Le télétravail dans la fonction publique est encadré par des garanties fortes :

  • Le volontariat reste la règle (sauf exception pour des besoins impératifs de service) ;

  • L’égalité de traitement : les agents à distance doivent avoir les mêmes droits (temps de travail, carrière, formations…) que ceux en présentiel ;

  • La santé et la sécurité doivent être assurées à distance : l’employeur évalue et prévient les risques (ergonomie, isolement…) ;

  • La réversibilité est garantie : l’agent comme l’employeur peuvent mettre fin au télétravail ;

  • La protection des données personnelles est un impératif dans le cadre du travail numérique ;

  • Le droit à la déconnexion est un droit opposable : le télétravail ne doit pas déborder sur la vie privée.

 

Quelle indemnisation pour les agents télétravailleurs ?
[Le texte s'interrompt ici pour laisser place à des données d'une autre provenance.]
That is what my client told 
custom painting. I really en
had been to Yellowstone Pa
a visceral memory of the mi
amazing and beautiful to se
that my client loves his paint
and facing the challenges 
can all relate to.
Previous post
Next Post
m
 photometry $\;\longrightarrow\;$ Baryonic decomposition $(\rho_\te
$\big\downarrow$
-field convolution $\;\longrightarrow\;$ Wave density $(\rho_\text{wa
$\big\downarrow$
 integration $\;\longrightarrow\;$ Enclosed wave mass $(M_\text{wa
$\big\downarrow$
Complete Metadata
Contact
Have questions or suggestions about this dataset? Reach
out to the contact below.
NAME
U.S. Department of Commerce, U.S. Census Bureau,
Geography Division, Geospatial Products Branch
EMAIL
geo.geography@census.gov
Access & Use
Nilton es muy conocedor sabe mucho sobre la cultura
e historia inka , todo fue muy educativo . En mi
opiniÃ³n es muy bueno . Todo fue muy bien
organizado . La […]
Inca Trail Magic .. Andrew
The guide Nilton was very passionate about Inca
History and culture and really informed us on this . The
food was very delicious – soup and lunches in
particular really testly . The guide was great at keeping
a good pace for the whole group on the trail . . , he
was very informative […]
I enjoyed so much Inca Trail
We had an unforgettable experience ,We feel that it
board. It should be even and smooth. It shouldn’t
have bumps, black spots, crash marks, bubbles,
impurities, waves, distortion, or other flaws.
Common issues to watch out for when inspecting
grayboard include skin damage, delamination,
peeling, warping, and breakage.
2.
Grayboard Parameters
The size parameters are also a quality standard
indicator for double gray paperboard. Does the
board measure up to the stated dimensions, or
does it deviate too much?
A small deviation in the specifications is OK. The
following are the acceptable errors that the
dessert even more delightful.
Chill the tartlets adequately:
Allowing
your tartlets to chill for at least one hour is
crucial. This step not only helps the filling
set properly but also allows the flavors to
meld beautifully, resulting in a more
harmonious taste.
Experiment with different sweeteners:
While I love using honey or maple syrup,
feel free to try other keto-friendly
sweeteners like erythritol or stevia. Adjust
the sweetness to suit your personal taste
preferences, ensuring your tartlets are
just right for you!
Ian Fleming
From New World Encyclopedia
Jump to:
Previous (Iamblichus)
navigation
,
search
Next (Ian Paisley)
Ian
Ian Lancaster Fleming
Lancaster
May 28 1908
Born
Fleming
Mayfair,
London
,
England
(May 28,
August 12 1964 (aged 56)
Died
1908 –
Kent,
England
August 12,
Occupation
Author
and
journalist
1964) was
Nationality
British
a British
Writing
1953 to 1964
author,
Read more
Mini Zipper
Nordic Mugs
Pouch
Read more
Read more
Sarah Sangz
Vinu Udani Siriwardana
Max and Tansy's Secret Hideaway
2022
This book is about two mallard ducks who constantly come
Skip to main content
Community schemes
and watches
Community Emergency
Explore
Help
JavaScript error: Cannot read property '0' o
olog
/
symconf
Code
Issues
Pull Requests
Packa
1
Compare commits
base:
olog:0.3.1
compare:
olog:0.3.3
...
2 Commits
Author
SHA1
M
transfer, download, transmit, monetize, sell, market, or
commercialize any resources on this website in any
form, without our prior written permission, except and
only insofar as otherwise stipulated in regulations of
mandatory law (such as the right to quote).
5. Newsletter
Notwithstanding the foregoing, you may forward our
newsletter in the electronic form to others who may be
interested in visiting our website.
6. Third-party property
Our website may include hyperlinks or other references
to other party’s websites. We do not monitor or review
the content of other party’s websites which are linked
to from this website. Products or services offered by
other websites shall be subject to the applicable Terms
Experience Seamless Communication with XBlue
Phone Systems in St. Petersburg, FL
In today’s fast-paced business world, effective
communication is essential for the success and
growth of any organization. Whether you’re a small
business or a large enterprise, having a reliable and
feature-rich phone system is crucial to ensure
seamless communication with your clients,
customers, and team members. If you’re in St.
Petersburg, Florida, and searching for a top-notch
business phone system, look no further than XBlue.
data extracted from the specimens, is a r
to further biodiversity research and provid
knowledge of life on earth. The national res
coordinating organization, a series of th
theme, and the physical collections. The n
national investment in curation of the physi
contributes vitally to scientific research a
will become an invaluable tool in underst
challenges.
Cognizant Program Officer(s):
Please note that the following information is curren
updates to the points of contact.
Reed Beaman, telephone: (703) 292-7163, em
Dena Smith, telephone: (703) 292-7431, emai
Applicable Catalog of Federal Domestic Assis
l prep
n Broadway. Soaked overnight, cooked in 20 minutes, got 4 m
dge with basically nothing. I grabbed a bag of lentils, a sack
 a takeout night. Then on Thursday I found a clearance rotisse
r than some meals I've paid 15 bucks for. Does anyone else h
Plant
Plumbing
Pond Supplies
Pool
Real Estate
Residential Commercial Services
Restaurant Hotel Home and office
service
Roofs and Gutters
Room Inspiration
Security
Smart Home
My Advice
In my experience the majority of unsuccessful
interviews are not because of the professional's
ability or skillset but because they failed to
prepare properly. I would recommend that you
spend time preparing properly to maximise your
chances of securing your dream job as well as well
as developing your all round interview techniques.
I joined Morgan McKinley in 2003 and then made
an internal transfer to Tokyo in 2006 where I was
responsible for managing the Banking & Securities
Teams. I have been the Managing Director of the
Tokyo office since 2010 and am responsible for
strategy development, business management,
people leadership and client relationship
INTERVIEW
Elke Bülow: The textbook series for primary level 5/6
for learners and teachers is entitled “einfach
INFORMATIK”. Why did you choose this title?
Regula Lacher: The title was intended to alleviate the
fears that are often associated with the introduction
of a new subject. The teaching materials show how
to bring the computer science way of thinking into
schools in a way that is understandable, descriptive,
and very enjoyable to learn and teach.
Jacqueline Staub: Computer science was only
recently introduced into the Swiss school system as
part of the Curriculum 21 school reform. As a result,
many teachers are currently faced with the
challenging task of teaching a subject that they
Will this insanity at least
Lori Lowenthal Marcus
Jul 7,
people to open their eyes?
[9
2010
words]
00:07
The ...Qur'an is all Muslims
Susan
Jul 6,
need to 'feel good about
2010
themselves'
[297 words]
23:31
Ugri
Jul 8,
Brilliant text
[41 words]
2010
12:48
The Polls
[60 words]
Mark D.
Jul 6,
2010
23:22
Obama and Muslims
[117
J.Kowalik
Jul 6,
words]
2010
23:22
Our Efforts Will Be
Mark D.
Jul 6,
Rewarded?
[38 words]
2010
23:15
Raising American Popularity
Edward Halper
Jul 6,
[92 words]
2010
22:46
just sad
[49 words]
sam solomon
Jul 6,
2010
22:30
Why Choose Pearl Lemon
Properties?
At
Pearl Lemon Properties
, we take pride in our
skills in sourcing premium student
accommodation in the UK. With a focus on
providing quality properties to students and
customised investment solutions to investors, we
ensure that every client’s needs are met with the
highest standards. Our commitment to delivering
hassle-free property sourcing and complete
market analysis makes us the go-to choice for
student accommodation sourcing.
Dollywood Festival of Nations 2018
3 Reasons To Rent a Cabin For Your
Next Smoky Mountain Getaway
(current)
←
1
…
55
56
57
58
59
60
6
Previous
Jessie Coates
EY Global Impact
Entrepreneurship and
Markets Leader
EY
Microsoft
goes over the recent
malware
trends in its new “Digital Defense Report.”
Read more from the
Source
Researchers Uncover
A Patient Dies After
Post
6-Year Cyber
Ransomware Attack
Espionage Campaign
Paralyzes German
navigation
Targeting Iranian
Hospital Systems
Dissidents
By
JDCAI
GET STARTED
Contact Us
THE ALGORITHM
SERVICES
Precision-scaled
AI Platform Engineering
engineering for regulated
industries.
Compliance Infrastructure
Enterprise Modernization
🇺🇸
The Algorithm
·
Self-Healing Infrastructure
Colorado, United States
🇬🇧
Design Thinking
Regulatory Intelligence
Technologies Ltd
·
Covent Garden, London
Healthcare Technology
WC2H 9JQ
Depuis le 1er janvier 2023, les agents publics bénéficient d’une indemnité spécifique de télétravail :

  • 2,88 € par jour télétravaillé,

  • Plafonnée à 253,44 € par an (contre 220 € avant 2023).

Cette indemnité vise à compenser les frais engagés (connexion, chauffage, matériel…).

 

Télétravail et dialogue social : un levier à ne pas négliger

L’accord de 2021 insiste sur un point essentiel : la mise en œuvre du télétravail doit faire l’objet d’un dialogue social nourri.

Chaque employeur public est invité à échanger avec les représentants du personnel, afin d’adapter le dispositif aux réalités du terrain. Cela permet d’ancrer le télétravail dans une logique de confiance et de performance collective.